(PROBLEMS TO SOLVE)
1 – Please return the portion of the conditional probability passage starting at "For example, consider" and ending at "and P(B|A) = 1.".
2 – Answer these questions from the conditional probability passage:
(a) What value do P(+test | HIV positive) and P(- test | HIV negative) both have in the AIDS example?
(b) In the example of two coin tosses, what is P(B|A)?
(c) What is mixing up the two probabilities called in law?

** Opening PASSAGE block **

The AIDS example in terms of conditional probability amount to the following:
You are given
P(+test | HIV positive)
and
P(- test | HIV negative)
(both .998 in our case) and you want to know
P(HIV positive | + test)
In general P(A|B) is not equal to P(B|A)
For example, consider two tosses of a coin and let A be the event that both
tosses are heads and B the event that the first toss is a head. Then P(A|B) =
.5 and P(B|A) = 1.
To find one of these conditional probabilities from the other you need also to
know P(A) and P(B) (actually their ratio is sufficient). In the AIDS example
this amounts to knowing the probability the patient is HIV positive before the
test is performed.
In law, mixing these two probabilities up is called the "prosecutor's paradox".
A prosecutor will often have a reasonable estimate of
P( the evidence | the accused is innoncent)
and then incorrectly state this probability as
P(the acused is innoncent | the evidence)
because that is what the jury wants to know.
For example, in the Simpson trial the DNA experts give a very small probability for the probability of a DNA match for a person chosen at random say in the Los Angeles area. This is
P(match ! Simpson is innocent)
but this is not the same as
P(Simpson is innocent | match).
Also, don't forget Linda's three general comments about AIDS testing.
1. These calculations show that if a patient is not from a high risk group so
that the probability before testing of being HIV positive is small, then a
single positive Elisa test will not result in a high probability that the
patient is HIV positive. It will if the patient is initially from a high risk
group.

** Closing PASSAGE block **
** Opening DATASET CONTENT block **

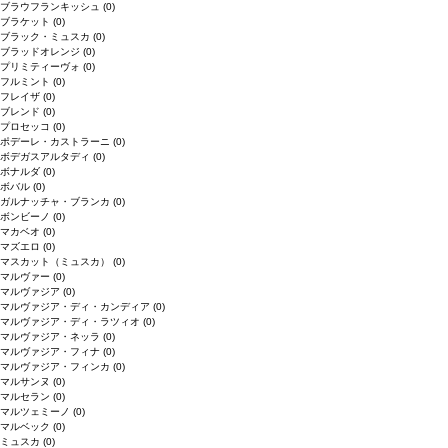
ブラウフランキッシュ
(0)
ブラケット
(0)
ブラック・ミュスカ
(0)
ブラッドオレンジ
(0)
プリミティーヴォ
(0)
フルミント
(0)
フレイザ
(0)
ブレンド
(0)
プロセッコ
(0)
ポデーレ・カストラーニ
(0)
ボデガスアルタディ
(0)
ボナルダ
(0)
ボバル
(0)
ガルナッチャ・ブランカ
(0)
ボンビーノ
(0)
マカベオ
(0)
マズエロ
(0)
マスカット（ミュスカ）
(0)
マルヴァー
(0)
マルヴァジア
(0)
マルヴァジア・ディ・カンディア
(0)
マルヴァジア・ディ・ラツィオ
(0)
マルヴァジア・ネッラ
(0)
マルヴァジア・フィナ
(0)
マルヴァジア・フィンカ
(0)
マルサンヌ
(0)
マルセラン
(0)
マルツェミーノ
(0)
マルベック
(0)
ミュスカ
(0)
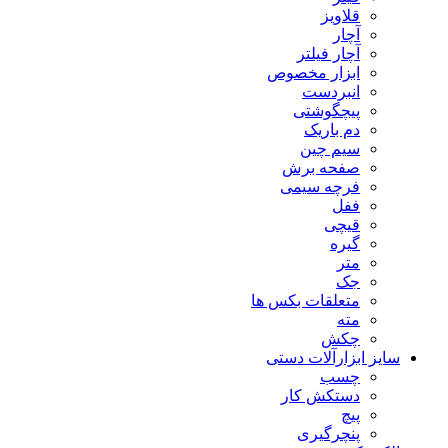
قلاویز
آچار
آچار فیلتر
ابزار مخصوص
انبردست
پیچگوشتی
دم باریک
سیم چین
صفحه برش
فرچه سیمی
ففل
قیچی
گیره
متر
جک
متعلقات بکس ها
مته
چکش
سایز ابزارآلات دستی
چسب
دستکش کار
پیچ
پنچرگیری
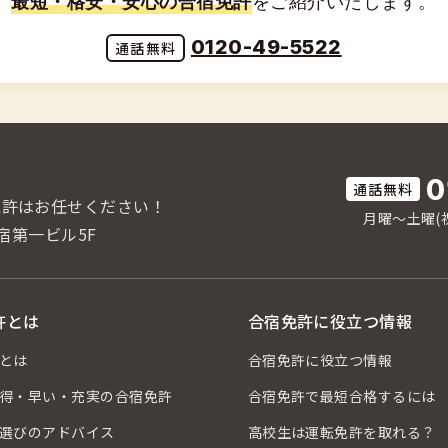
最短・格安・安心の合宿免許
をご紹介いたします。
0120-49-5522
0
免許はお任せください！
月曜〜土曜(祝
宿第一ビル5F
許とは
合宿免許に役立つ情報
とは
合宿免許に役立つ情報
得・早い・充実の合宿免許
合宿免許で最短合格するには
選びのアドバイス
高校生は運転免許を取れる？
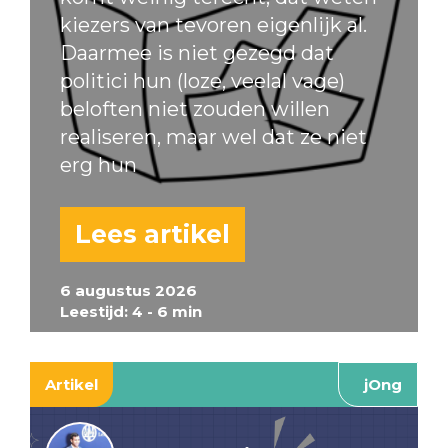
kiezers van tevoren eigenlijk al.
Daarmee is niet gezegd dat
politici hun (loze, veelal vage)
beloften niet zouden willen
realiseren, maar wel dat ze niet
erg hun
Lees artikel
6 augustus 2026
Leestijd: 4 - 6 min
Artikel
jOng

** Closing DATASET CONTENT block **

(TASK-BY-TASK OUTPUTS)
1 –
For example, consider two tosses of a coin and let A be the event that both
tosses are heads and B the event that the first toss is a head. Then P(A|B) =
.5 and P(B|A) = 1.

2 –
(a) .998
(b) 1
(c) The "prosecutor's paradox"